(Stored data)
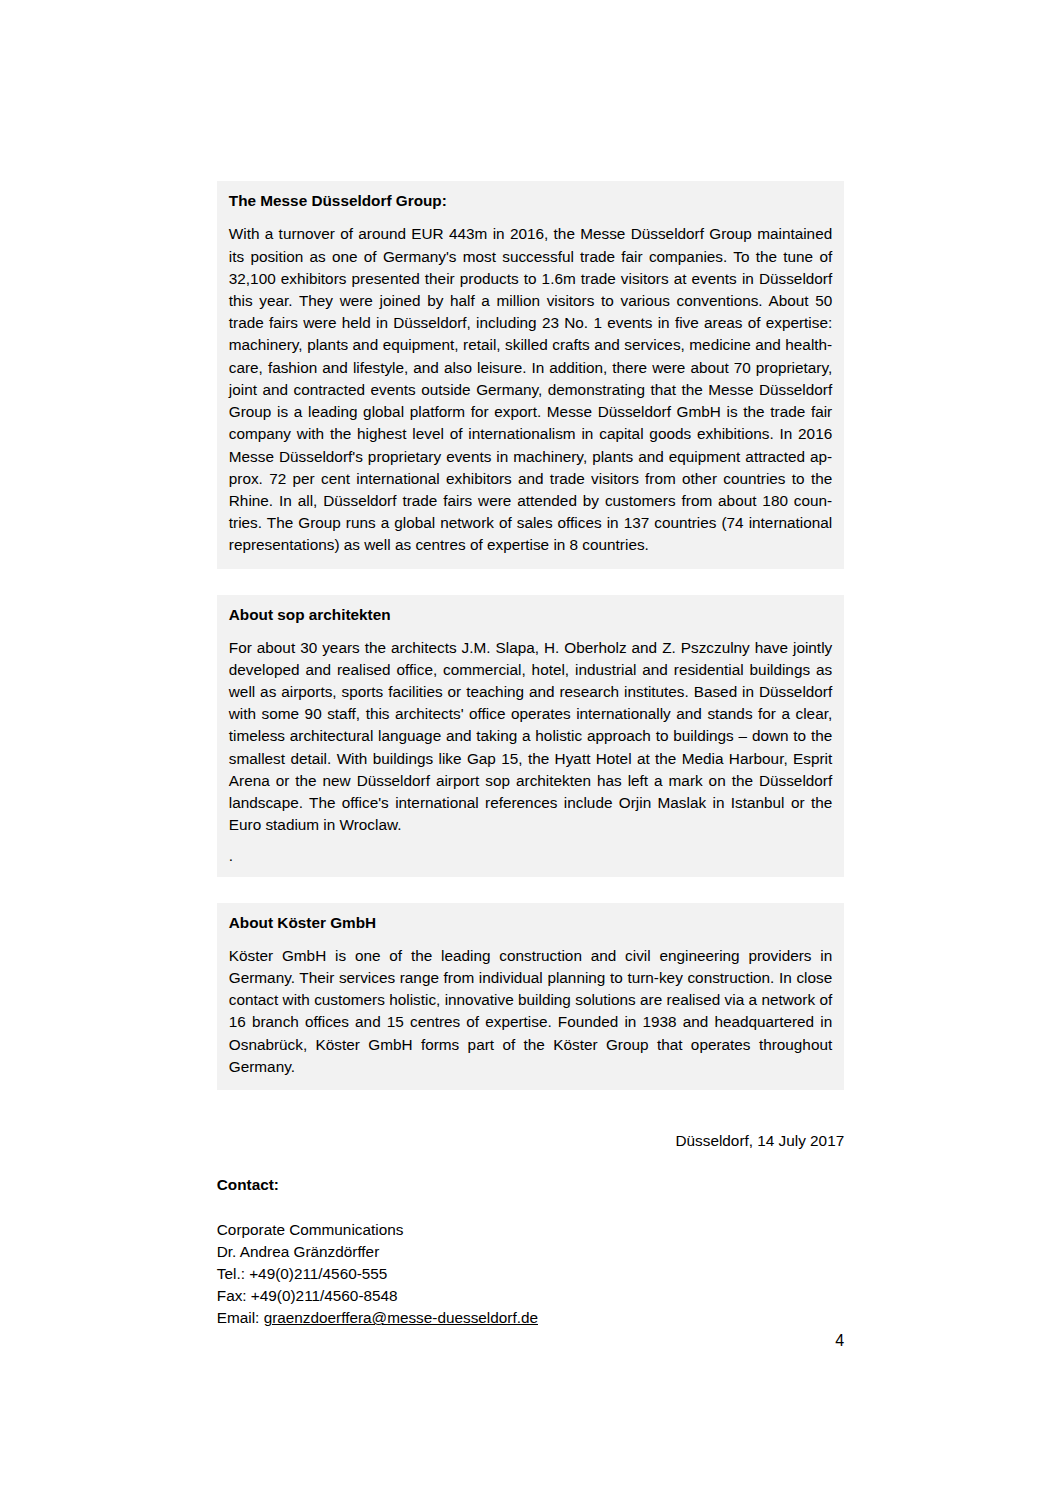The Messe Düsseldorf Group:
With a turnover of around EUR 443m in 2016, the Messe Düsseldorf Group maintained its position as one of Germany's most successful trade fair companies. To the tune of 32,100 exhibitors presented their products to 1.6m trade visitors at events in Düsseldorf this year. They were joined by half a million visitors to various conventions. About 50 trade fairs were held in Düsseldorf, including 23 No. 1 events in five areas of expertise: machinery, plants and equipment, retail, skilled crafts and services, medicine and healthcare, fashion and lifestyle, and also leisure. In addition, there were about 70 proprietary, joint and contracted events outside Germany, demonstrating that the Messe Düsseldorf Group is a leading global platform for export. Messe Düsseldorf GmbH is the trade fair company with the highest level of internationalism in capital goods exhibitions. In 2016 Messe Düsseldorf's proprietary events in machinery, plants and equipment attracted approx. 72 per cent international exhibitors and trade visitors from other countries to the Rhine. In all, Düsseldorf trade fairs were attended by customers from about 180 countries. The Group runs a global network of sales offices in 137 countries (74 international representations) as well as centres of expertise in 8 countries.
About sop architekten
For about 30 years the architects J.M. Slapa, H. Oberholz and Z. Pszczulny have jointly developed and realised office, commercial, hotel, industrial and residential buildings as well as airports, sports facilities or teaching and research institutes. Based in Düsseldorf with some 90 staff, this architects' office operates internationally and stands for a clear, timeless architectural language and taking a holistic approach to buildings – down to the smallest detail. With buildings like Gap 15, the Hyatt Hotel at the Media Harbour, Esprit Arena or the new Düsseldorf airport sop architekten has left a mark on the Düsseldorf landscape. The office's international references include Orjin Maslak in Istanbul or the Euro stadium in Wroclaw.
.
About Köster GmbH
Köster GmbH is one of the leading construction and civil engineering providers in Germany. Their services range from individual planning to turn-key construction. In close contact with customers holistic, innovative building solutions are realised via a network of 16 branch offices and 15 centres of expertise. Founded in 1938 and headquartered in Osnabrück, Köster GmbH forms part of the Köster Group that operates throughout Germany.
Düsseldorf, 14 July 2017
Contact:
Corporate Communications
Dr. Andrea Gränzdörffer
Tel.: +49(0)211/4560-555
Fax: +49(0)211/4560-8548
Email: graenzdoerffera@messe-duesseldorf.de
4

What the task requires:
Return, from the data, each line that has the word "architekten" in it.

Exercise output:
About sop architekten
For about 30 years the architects J.M. Slapa, H. Oberholz and Z. Pszczulny have jointly developed and realised office, commercial, hotel, industrial and residential buildings as well as airports, sports facilities or teaching and research institutes. Based in Düsseldorf with some 90 staff, this architects' office operates internationally and stands for a clear, timeless architectural language and taking a holistic approach to buildings – down to the smallest detail. With buildings like Gap 15, the Hyatt Hotel at the Media Harbour, Esprit Arena or the new Düsseldorf airport sop architekten has left a mark on the Düsseldorf landscape. The office's international references include Orjin Maslak in Istanbul or the Euro stadium in Wroclaw.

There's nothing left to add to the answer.